Nation’s prisons face new scrutiny
On May 2, Attorney-General Robert McClelland and Foreign Affairs Minister Stephen Smith announced that Australia had begun the process of becoming a party to the Optional Protocol of the Convention against Torture. This will allow both international and national scrutiny of our various systems of detention.
The announcement by McClelland and Smith received little media attention, even though it amounts to a significant step by Australia in enhancing human rights protections and represents a welcome reversal of the Howard government’s thumbing its nose at the prospect of international scrutiny of our detention facilities.
The practical impact of Australia becoming a party to the optional protocol is that those thousands of individuals who are detained in our prisons, youth training centres and detention centres will now have a greater opportunity to prevent being subjected to torture and other cruel, inhuman or degrading treatment or punishment.By signing the optional protocol, Australia is now subject to a system of regular visits undertaken by independent international and national bodies to places where people are deprived of their liberty, in order to prevent torture and other cruel, inhuman or degrading treatment or punishment.In other words, we now have in Australia a potentially important safeguard against abuse of detainees.
There will be many Australians who will no doubt think that while prisons and other detention facilities are uncomfortable for those who are forced to occupy them, our governments do not allow torture or cruel and unusual, inhuman and degrading treatment. Such behaviour is, on this view, confined to repressive regimes like Zimbabwe, China, or Sudan.This view is misguided.
There are many examples of cruel and unusual and degrading punishment regimes across Australia. Take, for example, continuous strip searching of prisoners. It is common practice for corrective services authorities in all of our jails to demand that prisoners, both male and female, be strip searched when going to and from court each day, and before and after they have contact visits with friends and family. Strip searches are also carried out at random on prisoners. These strip searches involve prisoners having to stand naked, part their buttocks, bend over and be prodded and poked by prison officers. Such searches have been found by European courts to amount to inhuman and degrading treatment.
In our prisons there are also strict regimes for some prisoners which allow only very limited out of- cell access, sometimes as little as one hour a day. In Sydney’s notorious Long Bay prison hospital, a new regime has just been introduced which locks prisoners in their cells from 3.45pm until 8.15am. The medium- and long-term impacts of such draconian regimes might well be said to amount to torture and inhuman treatment. In our youth detention centres, there are children as young as 10. This itself could be said to amount to torture and inhuman punishment. Those running such detention centres have powers to use force on young people in certain circumstances, and to punish young people by isolating them from their fellow detainees for lengthy periods.
While, on occasions, the abuse in our prisons and other detention facilities makes front-page news, the ill-treatment of asylum-seeker detainees at centres like Baxter and Villawood is more often than not a case of out of sight and out of mind. Even more disturbingly, some elements of the Australian media seem to gloat over the prospect of convicted prisoners being treated in an inhumane manner by their jailers.

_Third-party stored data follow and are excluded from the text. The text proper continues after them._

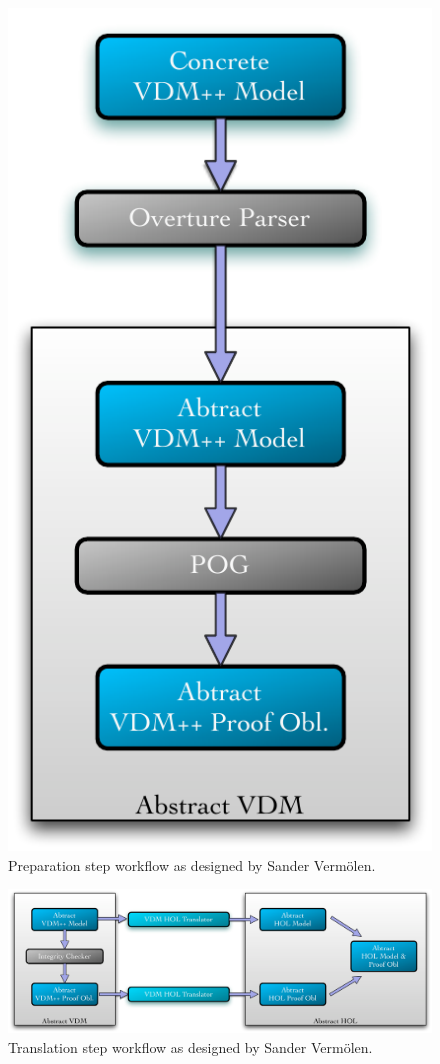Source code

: \documentclass[]{article}
\begin{document}
\begin{figure}
  \begin{center}
  \includegraphics[height=.5\textheight]{images/pic_preparation.pdf}
  \caption[Preparation workflow]{Preparation step workflow as designed by Sander Verm\"olen.}
  \label{fig:arch_preparation}
  \end{center}
\end{figure}

\begin{figure}
  \begin{center}
  \includegraphics[width=\textwidth]{images/pic_translation.pdf}
  \caption[Translation workflow]{Translation step workflow as designed by Sander Verm\"olen.}
  \label{fig:arch_translation}
  \end{center}
\end{figure}
\end{document}
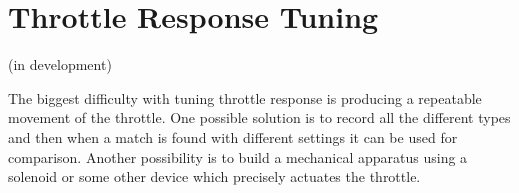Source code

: \documentclass{article}
\begin{document}
\section{Throttle Response Tuning}
(in development)

The biggest difficulty with tuning throttle response is producing
a repeatable movement of the throttle.
One possible solution is to record all the different types and then
when a match is found with different settings it can be used for
comparison.
Another possibility is to build a mechanical apparatus using a solenoid
or some other device which precisely actuates the throttle.

\pagebreak

%
%
%


\end{document}
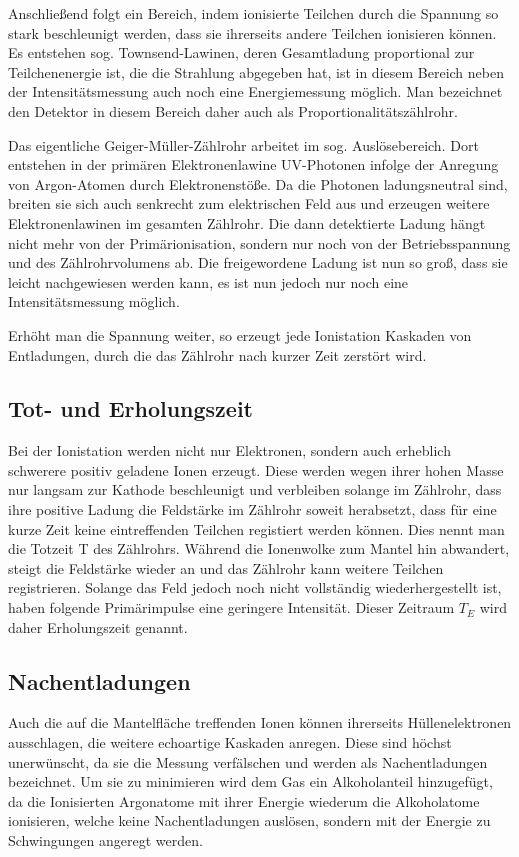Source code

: Anschließend folgt ein Bereich, indem ionisierte Teilchen durch die Spannung so stark  beschleunigt werden, dass sie ihrerseits andere Teilchen ionisieren können. Es entstehen sog. Townsend-Lawinen, deren Gesamtladung proportional zur Teilchenenergie ist, die die Strahlung abgegeben hat, ist in diesem Bereich neben der Intensitätsmessung auch noch eine Energiemessung möglich. Man bezeichnet den Detektor in diesem Bereich daher auch als Proportionalitätszählrohr.

Das eigentliche Geiger-Müller-Zählrohr arbeitet im sog. Auslösebereich. Dort entstehen in der primären Elektronenlawine UV-Photonen infolge der Anregung von Argon-Atomen durch Elektronenstöße. Da die Photonen ladungsneutral sind, breiten sie sich auch senkrecht zum elektrischen Feld aus und erzeugen weitere Elektronenlawinen im gesamten Zählrohr. Die dann detektierte Ladung hängt nicht mehr von der Primärionisation, sondern nur noch von der Betriebsspannung und des Zählrohrvolumens ab. Die freigewordene Ladung ist nun so groß, dass sie leicht nachgewiesen werden kann, es ist nun jedoch nur noch eine Intensitätsmessung möglich.

Erhöht man die Spannung weiter, so erzeugt jede Ionistation Kaskaden von Entladungen, durch die das Zählrohr nach kurzer Zeit zerstört wird.

\subsection{Tot- und Erholungszeit}
Bei der Ionistation werden nicht nur Elektronen, sondern auch erheblich schwerere positiv geladene Ionen erzeugt. Diese werden wegen ihrer hohen Masse nur langsam zur Kathode beschleunigt und verbleiben solange im Zählrohr, dass ihre positive Ladung die Feldstärke im Zählrohr soweit herabsetzt, dass für eine kurze Zeit keine eintreffenden Teilchen registiert werden können. Dies nennt man die Totzeit T des Zählrohrs.
Während die Ionenwolke zum Mantel hin abwandert, steigt die Feldstärke wieder an und das Zählrohr kann weitere Teilchen registrieren. Solange das Feld jedoch noch nicht vollständig wiederhergestellt ist, haben folgende Primärimpulse eine geringere Intensität. Dieser Zeitraum $T_E$ wird daher Erholungszeit genannt.

\subsection{Nachentladungen}
Auch die auf die Mantelfläche treffenden Ionen können ihrerseits Hüllenelektronen ausschlagen, die weitere echoartige Kaskaden anregen. Diese sind höchst unerwünscht, da sie die Messung verfälschen und werden als Nachentladungen bezeichnet. Um sie zu minimieren wird dem Gas ein Alkoholanteil hinzugefügt, da die Ionisierten Argonatome mit ihrer Energie wiederum die Alkoholatome ionisieren, welche keine Nachentladungen auslösen, sondern mit der Energie zu Schwingungen angeregt werden.

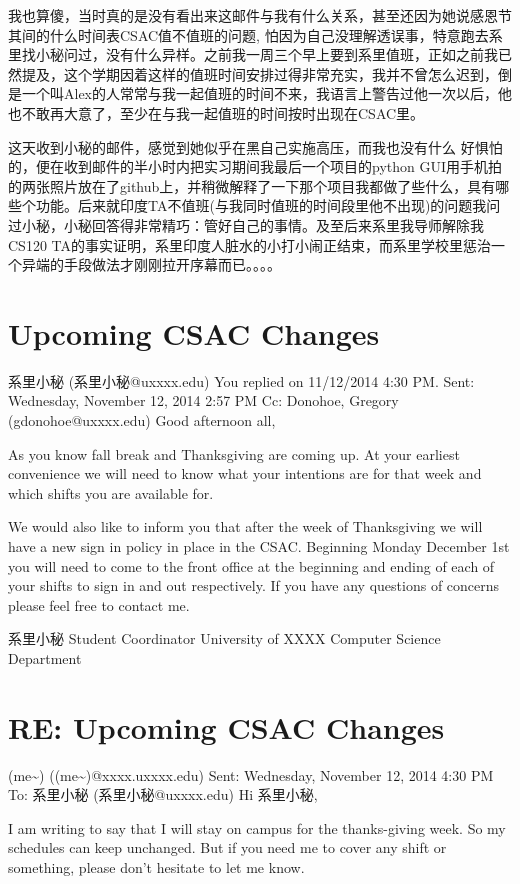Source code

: \documentclass[12pt]{book}
\begin{document}
我也算傻，当时真的是没有看出来这邮件与我有什么关系，甚至还因为她说感恩节其间的什么时间表CSAC值不值班的问题, 怕因为自己没理解透误事，特意跑去系里找小秘问过，没有什么异样。之前我一周三个早上要到系里值班，正如之前我已然提及，这个学期因着这样的值班时间安排过得非常充实，我并不曾怎么迟到，倒是一个叫Alex的人常常与我一起值班的时间不来，我语言上警告过他一次以后，他也不敢再大意了，至少在与我一起值班的时间按时出现在CSAC里。

这天收到小秘的邮件，感觉到她似乎在黑自己实施高压，而我也没有什么 好惧怕的，便在收到邮件的半小时内把实习期间我最后一个项目的python GUI用手机拍的两张照片放在了github上，并稍微解释了一下那个项目我都做了些什么，具有哪些个功能。后来就印度TA不值班(与我同时值班的时间段里他不出现)的问题我问过小秘，小秘回答得非常精巧：管好自己的事情。及至后来系里我导师解除我CS120 TA的事实证明，系里印度人脏水的小打小闹正结束，而系里学校里惩治一个异端的手段做法才刚刚拉开序幕而已。。。。

\section{Upcoming CSAC Changes}
\label{sec-26-1}
系里小秘 (系里小秘@uxxxx.edu)
You replied on 11/12/2014 4:30 PM.
Sent:        Wednesday, November 12, 2014 2:57 PM
Cc:        
Donohoe, Gregory (gdonohoe@uxxxx.edu)
Good afternoon all,

As you know fall break and Thanksgiving are coming up. At your earliest convenience we will need to know what your intentions are for that week and which shifts you are available for.

We would also like to inform you that after the week of Thanksgiving we will have a new sign in policy in place in the CSAC. Beginning Monday December 1st you will need to come to the front office at the beginning and ending of each of your shifts to sign in and out respectively.
If you have any questions of concerns please feel free to contact me.


系里小秘
Student Coordinator
University of XXXX
Computer Science Department


\section{RE: Upcoming CSAC Changes}
\label{sec-26-2}
(me\textasciitilde{}) ((me\textasciitilde{})@xxxx.uxxxx.edu)
Sent:        Wednesday, November 12, 2014 4:30 PM
To:        
系里小秘 (系里小秘@uxxxx.edu)
Hi 系里小秘, 

I am writing to say that I will stay on campus for the thanks-giving week. So my schedules can keep unchanged. But if you need me to cover any shift or something, please don't hesitate to let me know. 
\end{document}
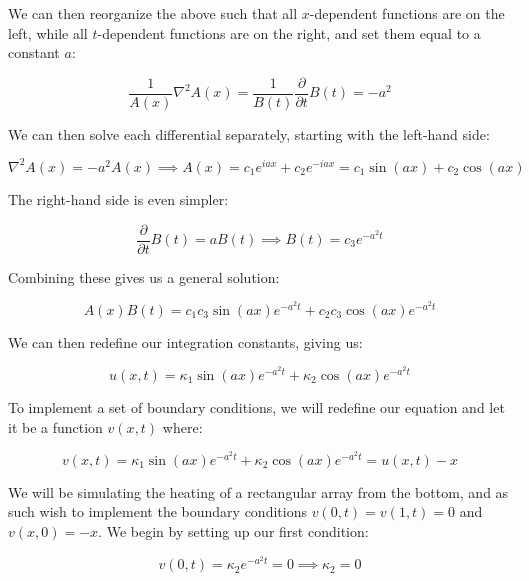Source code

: \documentclass[a4paper,10pt,english]{article}
\begin{document}
We can then reorganize the above such that all $x$-dependent functions are on the left, while all $t$-dependent functions are on the right, and set them equal to a constant $a$:

\begin{equation*}
\frac{1}{A(x)} \nabla^2 A(x) = \frac{1}{B(t)} \frac{\partial}{\partial t} B(t) = -a^2
\end{equation*}

We can then solve each differential separately, starting with the left-hand side:

\begin{equation*}
\nabla^2 A(x) = -a^2 A(x) \implies A(x) = c_1 e^{iax} + c_2 e^{-iax} = c_1 \sin (ax) + c_2 \cos (ax)
\end{equation*}

The right-hand side is even simpler:

\begin{equation*}
\frac{\partial}{\partial t} B(t) = a B(t) \implies B(t) = c_3 e^{-a^2 t}
\end{equation*}

Combining these gives us a general solution:

\begin{equation*}
A(x)B(t) = c_1 c_3 \sin( ax ) e^{-a^2 t} + c_2 c_3 \cos(ax) e^{-a^2 t}
\end{equation*}

We can then redefine our integration constants, giving us:

\begin{equation*}
u(x,t) = \kappa_1 \sin( ax ) e^{-a^2 t} + \kappa_2 \cos(ax) e^{-a^2 t}
\end{equation*}

To implement a set of boundary conditions, we will redefine our equation and let it be a function $v(x,t)$ where:

\begin{equation*}
v(x,t) = \kappa_1 \sin( ax ) e^{-a^2 t} + \kappa_2 \cos(ax) e^{-a^2 t} = u(x,t) - x
\end{equation*}

We will be simulating the heating of a rectangular array from the bottom, and as such wish to implement the boundary conditions $v(0,t) = v(1,t) = 0$ and $v(x,0) = -x$.  We begin by setting up our first condition:

\begin{equation*}
v(0,t) = \kappa_2 e^{-a^2 t} = 0 \implies \kappa_2 = 0
\end{equation*}
\end{document}
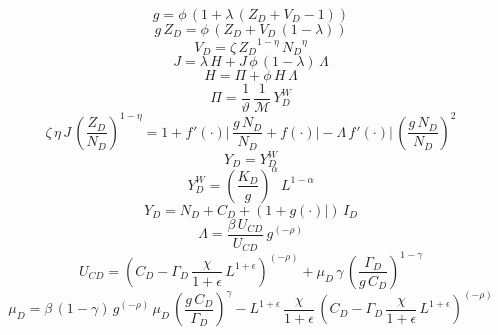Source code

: \documentclass[10pt,a4paper]{article}
\begin{document}
\footnotesize
\begin{dmath}
{g}=\phi\, \left(1+\lambda\, \left({Z_D}+{V_D}-1\right)\right)
\end{dmath}
\begin{dmath}
{g}\, {Z_D}=\phi\, \left({Z_D}+{V_D}\, \left(1-\lambda\right)\right)
\end{dmath}
\begin{dmath}
{V_D}={\zeta}\, {Z_D}^{1-\eta}\, {N_D}^{\eta}
\end{dmath}
\begin{dmath}
{J}=\lambda\, {H}+{J}\, \phi\, \left(1-\lambda\right)\, {\Lambda}
\end{dmath}
\begin{dmath}
{H}={\Pi}+\phi\, {H}\, {\Lambda}
\end{dmath}
\begin{dmath}
{\Pi}=\frac{1}{\vartheta}\, \frac{1}{\mathcal{M}}\, {Y^W_D}
\end{dmath}
\begin{dmath}
{\zeta}\, \eta\, {J}\, \left(\frac{{Z_D}}{{N_D}}\right)^{1-\eta}=1+{\left.       f^‎{\prime}\left( \cdot \right)   \right|}\, \frac{{g}\, {N_D}}{{N_D}}+{\left.       f\left( \cdot \right)            \right|}-{\Lambda}\, {\left.       f^‎{\prime}\left( \cdot \right)   \right|}\, \left(\frac{{g}\, {N_D}}{{N_D}}\right)^{2}
\end{dmath}
\begin{dmath}
{Y_D}={Y^W_D}
\end{dmath}
\begin{dmath}
{Y^W_D}=\left(\frac{{K_D}}{{g}}\right)^{\alpha}\, {L}^{1-\alpha}
\end{dmath}
\begin{dmath}
{Y_D}={N_D}+{C_D}+\left(1+{\left.       g\left( \cdot \right)            \right|}\right)\, {I_D}
\end{dmath}
\begin{dmath}
{\Lambda}=\frac{\beta\, {U_{CD}}}{{U_{CD}}}\, {g}^{\left(-\rho\right)}
\end{dmath}
\begin{dmath}
{U_{CD}}=\left({C_D}-{\Gamma_D}\, \frac{\chi}{1+\epsilon}\, {L}^{1+\epsilon}\right)^{\left(-\rho\right)}+{{\mu}_{D}}\, \gamma\, \left(\frac{{\Gamma_D}}{{g}\, {C_D}}\right)^{1-\gamma}
\end{dmath}
\begin{dmath}
{{\mu}_{D}}=\beta\, \left(1-\gamma\right)\, {g}^{\left(-\rho\right)}\, {{\mu}_{D}}\, \left(\frac{{g}\, {C_D}}{{\Gamma_D}}\right)^{\gamma}-{L}^{1+\epsilon}\, \frac{\chi}{1+\epsilon}\, \left({C_D}-{\Gamma_D}\, \frac{\chi}{1+\epsilon}\, {L}^{1+\epsilon}\right)^{\left(-\rho\right)}
\end{dmath}
\end{document}
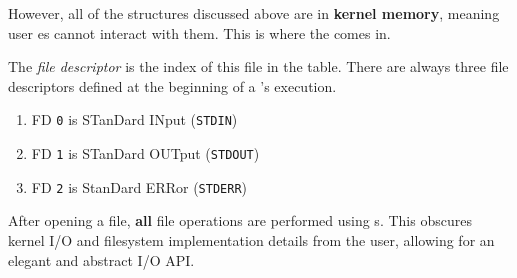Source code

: However, all of the structures discussed above are in \textbf{kernel memory}, meaning user es cannot interact with them.
This is where the  comes in.

\begin{definition}\label{def:File_Descriptor}
  The \emph{file descriptor} is the index of this file in the  table.
  There are always three file descriptors defined at the beginning of a 's execution.
  \begin{enumerate}[noitemsep]
  \item FD \texttt{0} is STanDard INput (\texttt{STDIN})
  \item FD \texttt{1} is STanDard OUTput (\texttt{STDOUT})
  \item FD \texttt{2} is StanDard ERRor (\texttt{STDERR})
  \end{enumerate}
\end{definition}

After opening a file, \textbf{all} file operations are performed using s.
This obscures kernel I/O and filesystem implementation details from the user, allowing for an elegant and abstract I/O API.\@


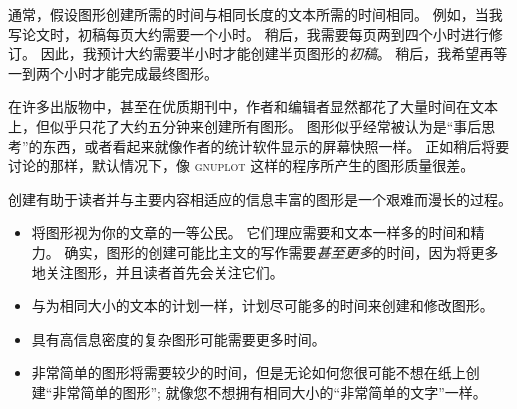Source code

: 通常，假设图形创建所需的时间与相同长度的文本所需的时间相同。 例如，当我写论文时，初稿每页大约需要一个小时。 稍后，我需要每页两到四个小时进行修订。 因此，我预计大约需要半小时才能创建半页图形的\emph{初稿}。 稍后，我希望再等一到两个小时才能完成最终图形。


在许多出版物中，甚至在优质期刊中，作者和编辑者显然都花了大量时间在文本上，但似乎只花了大约五分钟来创建所有图形。 图形似乎经常被认为是``事后思考''的东西，或者看起来就像作者的统计软件显示的屏幕快照一样。 正如稍后将要讨论的那样，默认情况下，像 \textsc{gnuplot} 这样的程序所产生的图形质量很差。


创建有助于读者并与主要内容相适应的信息丰富的图形是一个艰难而漫长的过程。

%
\begin{itemize}
    \item 将图形视为你的文章的一等公民。 它们理应需要和文本一样多的时间和精力。 确实，图形的创建可能比主文的写作需要\emph{甚至更多}的时间，因为将更多地关注图形，并且读者首先会关注它们。
    \item 与为相同大小的文本的计划一样，计划尽可能多的时间来创建和修改图形。
    \item 具有高信息密度的复杂图形可能需要更多时间。
    \item 非常简单的图形将需要较少的时间，但是无论如何您很可能不想在纸上创建``非常简单的图形''; 就像您不想拥有相同大小的``非常简单的文字''一样。
\end{itemize}


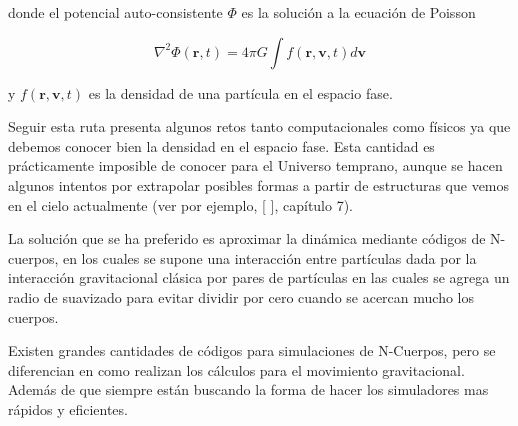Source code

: \noindent donde el potencial auto-consistente $\Phi$ es la solución a la ecuación de Poisson

\begin{equation}
    \nabla^2\Phi(\mathbf{r},t) = 4\pi G \int f(\mathbf{r},\mathbf{v},t)d\mathbf{v}
    \label{eq:PoissonSol}
\end{equation}

\noindent y $f(\mathbf{r},\mathbf{v},t)$ es la densidad de una partícula en el espacio fase.





Seguir esta ruta presenta algunos retos tanto computacionales como físicos ya que debemos conocer bien la densidad en el espacio fase. Esta cantidad es prácticamente imposible de conocer para el Universo temprano, aunque se hacen algunos intentos por extrapolar posibles formas a partir de estructuras que vemos en el cielo actualmente (ver por ejemplo, [\cite[Binney]{Binney1988-rs} ], capítulo 7). 

La solución que se ha preferido es aproximar la dinámica mediante códigos de N-cuerpos, en los cuales se supone una interacción entre partículas dada por la interacción gravitacional clásica por pares de partículas en las cuales se agrega un radio de suavizado para evitar dividir por cero cuando se acercan mucho los cuerpos. 

Existen grandes cantidades de códigos para simulaciones de N-Cuerpos, pero se diferencian en como realizan los cálculos para el movimiento gravitacional. Además de que siempre están buscando la forma de hacer los simuladores mas rápidos y eficientes.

One hopes that the role of any national group established by the Rudd Government to ensure Australia’s compliance with the Convention against Torture would be to educate the community about why humane treatment of detainees is so fundamentally important in our society, and at the same time, to fight against media prejudice against detainees.
In a civilised liberal democracy there is no place for torture or cruel and inhuman punishment, no matter what crime has been committed. The Rudd Government has taken an important step in adopting the optional protocol because it means that Australia now needs to lift its game when it comes to methods of detention.
More importantly, it sends a signal to those detained that there is international scrutiny of those who are detaining them.